Facing an impending expiration, a controversial federal program designed to attract wealthy immigrants has federal lawmakers at an impasse, leaving its long-term future uncertain.
A key provision of the EB-5 program, which gives permanent U.S. residency to foreigners who invest at least $500,000 in certain businesses, is due to lapse Sept. 30, although Congress on Tuesday appeared to be ready to give it a short-term extension until after the presidential election.
The program has surged in popularity in recent years among real-estate developers who have tapped it to help finance some of the most high-profile projects in the U.S., including the giantHudson Yards development rising on the west side of Manhattan. The main draw is the low-cost loans provided by the foreign investors—who are mostly from China—which can save the developers tens of millions to hundreds of millions of dollars in borrowing costs.

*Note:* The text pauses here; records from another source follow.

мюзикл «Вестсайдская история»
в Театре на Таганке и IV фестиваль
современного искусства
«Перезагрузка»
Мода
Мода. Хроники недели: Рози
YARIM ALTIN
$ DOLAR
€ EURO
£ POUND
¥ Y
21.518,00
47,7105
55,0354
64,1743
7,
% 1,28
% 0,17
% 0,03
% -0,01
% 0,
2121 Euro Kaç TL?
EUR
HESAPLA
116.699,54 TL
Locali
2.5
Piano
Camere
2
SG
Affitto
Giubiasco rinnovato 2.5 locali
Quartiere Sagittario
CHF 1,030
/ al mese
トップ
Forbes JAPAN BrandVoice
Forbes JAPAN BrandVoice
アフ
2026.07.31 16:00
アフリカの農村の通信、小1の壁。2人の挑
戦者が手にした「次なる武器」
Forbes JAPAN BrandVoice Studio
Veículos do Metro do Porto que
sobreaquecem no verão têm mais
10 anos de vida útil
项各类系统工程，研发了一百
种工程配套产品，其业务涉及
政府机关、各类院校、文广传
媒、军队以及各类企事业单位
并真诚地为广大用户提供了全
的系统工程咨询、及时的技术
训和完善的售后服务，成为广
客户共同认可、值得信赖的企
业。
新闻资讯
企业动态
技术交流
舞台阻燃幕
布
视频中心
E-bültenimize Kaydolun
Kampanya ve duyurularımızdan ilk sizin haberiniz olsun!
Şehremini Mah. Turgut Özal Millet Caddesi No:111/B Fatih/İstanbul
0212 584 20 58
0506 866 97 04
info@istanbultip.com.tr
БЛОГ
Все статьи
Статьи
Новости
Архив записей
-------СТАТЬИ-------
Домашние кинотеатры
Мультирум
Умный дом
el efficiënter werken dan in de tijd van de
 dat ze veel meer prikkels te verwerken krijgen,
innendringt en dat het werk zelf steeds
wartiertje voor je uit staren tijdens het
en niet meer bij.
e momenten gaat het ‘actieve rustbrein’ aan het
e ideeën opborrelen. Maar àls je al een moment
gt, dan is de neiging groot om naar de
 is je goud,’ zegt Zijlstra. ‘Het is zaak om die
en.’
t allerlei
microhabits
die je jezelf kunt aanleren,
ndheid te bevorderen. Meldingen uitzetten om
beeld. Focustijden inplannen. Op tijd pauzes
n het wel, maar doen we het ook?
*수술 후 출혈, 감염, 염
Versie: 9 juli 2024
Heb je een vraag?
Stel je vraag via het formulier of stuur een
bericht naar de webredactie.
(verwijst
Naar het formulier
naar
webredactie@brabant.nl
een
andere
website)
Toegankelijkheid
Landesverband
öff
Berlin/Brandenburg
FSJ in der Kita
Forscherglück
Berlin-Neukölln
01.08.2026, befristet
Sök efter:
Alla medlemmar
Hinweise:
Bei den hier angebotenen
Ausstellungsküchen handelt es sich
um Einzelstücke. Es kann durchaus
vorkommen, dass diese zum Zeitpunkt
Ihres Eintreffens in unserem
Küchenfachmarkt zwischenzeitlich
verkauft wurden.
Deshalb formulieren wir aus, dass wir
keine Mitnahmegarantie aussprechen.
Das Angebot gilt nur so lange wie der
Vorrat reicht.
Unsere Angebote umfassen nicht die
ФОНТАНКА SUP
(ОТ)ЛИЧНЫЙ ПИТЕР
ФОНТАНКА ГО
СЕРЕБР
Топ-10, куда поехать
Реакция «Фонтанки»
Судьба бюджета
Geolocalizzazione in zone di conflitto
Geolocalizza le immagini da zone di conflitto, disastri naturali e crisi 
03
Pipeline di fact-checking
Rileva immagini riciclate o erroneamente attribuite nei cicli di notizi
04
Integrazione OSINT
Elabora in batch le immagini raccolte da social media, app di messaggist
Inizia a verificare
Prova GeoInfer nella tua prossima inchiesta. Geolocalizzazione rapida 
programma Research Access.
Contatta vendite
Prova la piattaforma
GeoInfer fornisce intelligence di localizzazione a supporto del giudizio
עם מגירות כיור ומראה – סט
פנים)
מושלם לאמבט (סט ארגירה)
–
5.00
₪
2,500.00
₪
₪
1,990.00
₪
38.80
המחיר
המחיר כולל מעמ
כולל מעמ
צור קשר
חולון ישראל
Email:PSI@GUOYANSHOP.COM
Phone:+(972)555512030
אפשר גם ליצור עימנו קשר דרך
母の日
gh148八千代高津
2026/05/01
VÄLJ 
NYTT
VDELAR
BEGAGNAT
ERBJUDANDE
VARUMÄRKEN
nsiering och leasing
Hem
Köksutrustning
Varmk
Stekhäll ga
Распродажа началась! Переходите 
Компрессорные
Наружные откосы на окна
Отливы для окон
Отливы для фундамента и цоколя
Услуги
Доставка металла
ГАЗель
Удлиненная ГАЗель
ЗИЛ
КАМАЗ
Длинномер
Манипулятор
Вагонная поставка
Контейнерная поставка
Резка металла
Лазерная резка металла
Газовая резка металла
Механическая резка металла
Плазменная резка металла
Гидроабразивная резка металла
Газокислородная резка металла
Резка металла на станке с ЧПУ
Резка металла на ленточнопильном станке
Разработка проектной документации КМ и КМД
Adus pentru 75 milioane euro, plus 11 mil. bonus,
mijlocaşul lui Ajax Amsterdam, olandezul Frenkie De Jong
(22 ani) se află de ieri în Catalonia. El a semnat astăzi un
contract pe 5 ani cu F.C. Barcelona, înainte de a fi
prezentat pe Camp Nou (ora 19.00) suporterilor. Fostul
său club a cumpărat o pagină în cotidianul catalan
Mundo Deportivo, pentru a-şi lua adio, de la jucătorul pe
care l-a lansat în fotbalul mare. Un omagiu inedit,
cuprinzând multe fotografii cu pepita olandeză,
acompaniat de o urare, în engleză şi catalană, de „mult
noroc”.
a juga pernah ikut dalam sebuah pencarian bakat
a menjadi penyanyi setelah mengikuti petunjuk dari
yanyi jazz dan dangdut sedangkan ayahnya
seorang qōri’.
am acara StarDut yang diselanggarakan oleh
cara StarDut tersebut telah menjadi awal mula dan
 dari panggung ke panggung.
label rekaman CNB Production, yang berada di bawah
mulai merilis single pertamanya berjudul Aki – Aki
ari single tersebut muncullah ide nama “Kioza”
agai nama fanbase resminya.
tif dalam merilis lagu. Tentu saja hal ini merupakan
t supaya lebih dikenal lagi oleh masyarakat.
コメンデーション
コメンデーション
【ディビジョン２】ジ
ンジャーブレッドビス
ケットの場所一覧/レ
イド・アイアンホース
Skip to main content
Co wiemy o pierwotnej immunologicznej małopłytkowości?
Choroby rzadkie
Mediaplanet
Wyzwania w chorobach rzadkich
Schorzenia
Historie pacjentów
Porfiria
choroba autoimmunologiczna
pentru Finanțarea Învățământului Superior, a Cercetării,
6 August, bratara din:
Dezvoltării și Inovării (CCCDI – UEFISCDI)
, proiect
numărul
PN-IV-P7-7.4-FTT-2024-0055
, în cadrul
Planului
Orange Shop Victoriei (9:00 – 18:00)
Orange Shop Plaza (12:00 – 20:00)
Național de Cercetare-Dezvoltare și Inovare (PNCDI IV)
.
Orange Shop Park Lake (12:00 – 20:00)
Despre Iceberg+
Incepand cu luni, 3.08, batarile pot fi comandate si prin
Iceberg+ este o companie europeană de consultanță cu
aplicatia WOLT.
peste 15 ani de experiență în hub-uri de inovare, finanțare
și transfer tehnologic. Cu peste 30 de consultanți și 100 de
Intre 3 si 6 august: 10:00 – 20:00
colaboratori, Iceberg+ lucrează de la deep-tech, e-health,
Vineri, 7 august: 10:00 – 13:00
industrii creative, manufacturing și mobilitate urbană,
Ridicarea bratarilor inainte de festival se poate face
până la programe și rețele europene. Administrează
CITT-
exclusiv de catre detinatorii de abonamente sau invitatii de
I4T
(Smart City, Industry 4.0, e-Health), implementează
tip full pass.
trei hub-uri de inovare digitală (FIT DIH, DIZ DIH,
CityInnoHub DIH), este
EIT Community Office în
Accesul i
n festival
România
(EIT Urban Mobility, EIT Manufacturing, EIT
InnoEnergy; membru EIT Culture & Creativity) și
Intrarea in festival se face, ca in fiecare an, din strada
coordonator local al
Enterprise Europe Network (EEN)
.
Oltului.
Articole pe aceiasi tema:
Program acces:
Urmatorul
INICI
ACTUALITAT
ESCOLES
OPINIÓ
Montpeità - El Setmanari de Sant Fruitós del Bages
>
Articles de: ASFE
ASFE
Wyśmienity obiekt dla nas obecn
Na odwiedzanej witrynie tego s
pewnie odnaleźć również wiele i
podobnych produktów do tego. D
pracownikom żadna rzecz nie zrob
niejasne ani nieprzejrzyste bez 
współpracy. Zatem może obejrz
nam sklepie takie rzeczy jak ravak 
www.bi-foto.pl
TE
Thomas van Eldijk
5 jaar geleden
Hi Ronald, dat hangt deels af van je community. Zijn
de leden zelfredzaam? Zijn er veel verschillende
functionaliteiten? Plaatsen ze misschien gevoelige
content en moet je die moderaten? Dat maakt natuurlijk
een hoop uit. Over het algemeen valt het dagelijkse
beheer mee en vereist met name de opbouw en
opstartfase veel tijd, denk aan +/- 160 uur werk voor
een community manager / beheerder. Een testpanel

But the program has drawn criticism. Allegations of fraud have marred numerous projects that have left investors with neither their money nor a visa amid loose regulations, including a high-profile Vermont ski resort. In addition, the program has become dominated by high-end developments in prosperous urban neighborhoods that are using a piece of the program meant for rural and high-unemployment neighborhoods. This practice, known as gerrymandering because the developers draw special districts that link their projects with high-unemployment neighborhoods that are sometimes miles away, has made it harder to raise money in economically struggling areas, EB-5 professionals say.